JAL credited network restructuring, cost-cutting and rising yields from international premium traffic for its reversal of operating fortune as it reported a 22.9 billion yen profit compared to a 26.8 billion yen deficit in FY05. Operating revenue climbed 4.6% to 2.3 trillion yen, driven by a 5% lift in international passenger revenue to 724.8 billion yen and recovering domestic demand, with sales up 1.6% year-over-year to 675.6 billion yen. International passenger yield jumped 13.1%. Continued cost-cutting, including a 10% wage reduction, held the increase in operating expense to just 2.3% to 2.28 trillion yen even as the fuel bill climbed 11.6%.
JAL found that passenger demand was particularly strong on short- and medium-haul routes, such as Korea and Southeast Asia services, as well as China where it boosted frequencies and enjoyed its largest traffic and capacity increases. International network restructuring has been a key platform for recovery and featured an emphasis on high-profit routes, suspension of low-profit routes and aircraft downsizing. On the domestic front the carrier launched various promotional campaigns while introducing its Class J domestic business class on some aircraft.
Total traffic fell 7.2% to 62.6 billion RPKs against a 9.5% decline in capacity to 87.99 billion ASKs, lifting load factor 1.7 points to 71.1%.

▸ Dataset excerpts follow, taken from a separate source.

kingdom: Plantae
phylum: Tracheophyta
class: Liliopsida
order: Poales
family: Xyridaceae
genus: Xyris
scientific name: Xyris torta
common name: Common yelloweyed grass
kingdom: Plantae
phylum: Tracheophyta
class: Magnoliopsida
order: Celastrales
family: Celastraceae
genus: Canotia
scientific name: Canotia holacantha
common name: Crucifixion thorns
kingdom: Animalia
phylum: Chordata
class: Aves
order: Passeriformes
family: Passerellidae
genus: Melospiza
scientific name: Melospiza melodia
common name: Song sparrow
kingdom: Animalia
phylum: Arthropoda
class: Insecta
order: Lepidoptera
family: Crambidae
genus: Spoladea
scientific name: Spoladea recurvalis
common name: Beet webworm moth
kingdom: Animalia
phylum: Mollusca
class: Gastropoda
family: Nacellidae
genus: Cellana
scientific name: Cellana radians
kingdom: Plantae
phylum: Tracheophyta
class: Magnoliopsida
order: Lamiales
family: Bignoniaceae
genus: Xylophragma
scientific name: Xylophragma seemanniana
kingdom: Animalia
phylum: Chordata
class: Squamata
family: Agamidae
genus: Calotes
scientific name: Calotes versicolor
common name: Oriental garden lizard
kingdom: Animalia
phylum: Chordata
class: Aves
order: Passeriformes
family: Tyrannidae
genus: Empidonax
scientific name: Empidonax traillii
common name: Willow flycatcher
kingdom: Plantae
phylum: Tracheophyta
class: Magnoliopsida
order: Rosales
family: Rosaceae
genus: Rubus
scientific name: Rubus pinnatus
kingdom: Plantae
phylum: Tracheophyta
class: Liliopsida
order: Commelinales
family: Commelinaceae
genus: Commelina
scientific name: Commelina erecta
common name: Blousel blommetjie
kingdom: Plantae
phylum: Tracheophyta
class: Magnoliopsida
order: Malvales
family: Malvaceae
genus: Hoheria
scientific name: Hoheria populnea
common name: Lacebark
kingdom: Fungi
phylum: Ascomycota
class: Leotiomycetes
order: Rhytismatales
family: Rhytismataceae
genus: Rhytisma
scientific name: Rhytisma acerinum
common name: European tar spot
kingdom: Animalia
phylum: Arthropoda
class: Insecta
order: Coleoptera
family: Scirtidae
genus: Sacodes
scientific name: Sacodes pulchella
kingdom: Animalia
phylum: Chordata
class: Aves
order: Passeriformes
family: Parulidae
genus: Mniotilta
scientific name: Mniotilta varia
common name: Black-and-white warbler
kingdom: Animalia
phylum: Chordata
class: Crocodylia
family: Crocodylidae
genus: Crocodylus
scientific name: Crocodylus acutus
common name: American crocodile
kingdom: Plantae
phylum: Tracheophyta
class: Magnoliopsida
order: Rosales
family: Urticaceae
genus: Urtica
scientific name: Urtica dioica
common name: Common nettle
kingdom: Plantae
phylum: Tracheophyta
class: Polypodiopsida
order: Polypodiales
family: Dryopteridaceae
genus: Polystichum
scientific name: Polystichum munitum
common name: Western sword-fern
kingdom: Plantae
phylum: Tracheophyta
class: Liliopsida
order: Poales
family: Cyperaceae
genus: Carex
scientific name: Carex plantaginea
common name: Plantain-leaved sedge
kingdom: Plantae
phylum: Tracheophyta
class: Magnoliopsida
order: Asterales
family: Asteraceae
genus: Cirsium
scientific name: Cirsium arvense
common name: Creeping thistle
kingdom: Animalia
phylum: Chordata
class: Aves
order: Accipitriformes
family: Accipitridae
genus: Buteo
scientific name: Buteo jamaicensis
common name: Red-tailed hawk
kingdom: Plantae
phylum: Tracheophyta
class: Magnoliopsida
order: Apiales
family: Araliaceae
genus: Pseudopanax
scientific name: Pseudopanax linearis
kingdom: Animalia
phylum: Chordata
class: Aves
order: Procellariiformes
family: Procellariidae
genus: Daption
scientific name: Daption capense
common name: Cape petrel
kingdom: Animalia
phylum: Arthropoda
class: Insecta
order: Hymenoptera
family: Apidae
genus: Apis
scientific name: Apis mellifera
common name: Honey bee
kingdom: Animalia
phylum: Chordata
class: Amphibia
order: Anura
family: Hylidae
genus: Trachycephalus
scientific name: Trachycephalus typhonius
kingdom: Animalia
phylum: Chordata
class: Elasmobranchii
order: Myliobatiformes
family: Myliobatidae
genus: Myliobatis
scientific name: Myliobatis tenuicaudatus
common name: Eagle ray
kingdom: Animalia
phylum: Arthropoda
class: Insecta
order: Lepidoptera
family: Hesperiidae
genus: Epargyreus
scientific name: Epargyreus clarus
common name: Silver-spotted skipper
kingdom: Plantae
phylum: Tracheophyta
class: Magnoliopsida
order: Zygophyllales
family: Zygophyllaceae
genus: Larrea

In the fourth fiscal quarter JAL lost 6.8 billion yen, narrowed from a 24.1 billion yen deficit in the year-ago quarter, on a 7.1% rise in revenue to 567.7 billion yen. Operating result swung to a 28.7 billion yen profit from a 25.9 billion yen loss. It is targeting a full-year profit for the 12 months ending March 31, 2008, forecasting 7 billion yen in net income on 2.2 trillion yen in revenue and an operating profit of 35 billion yen.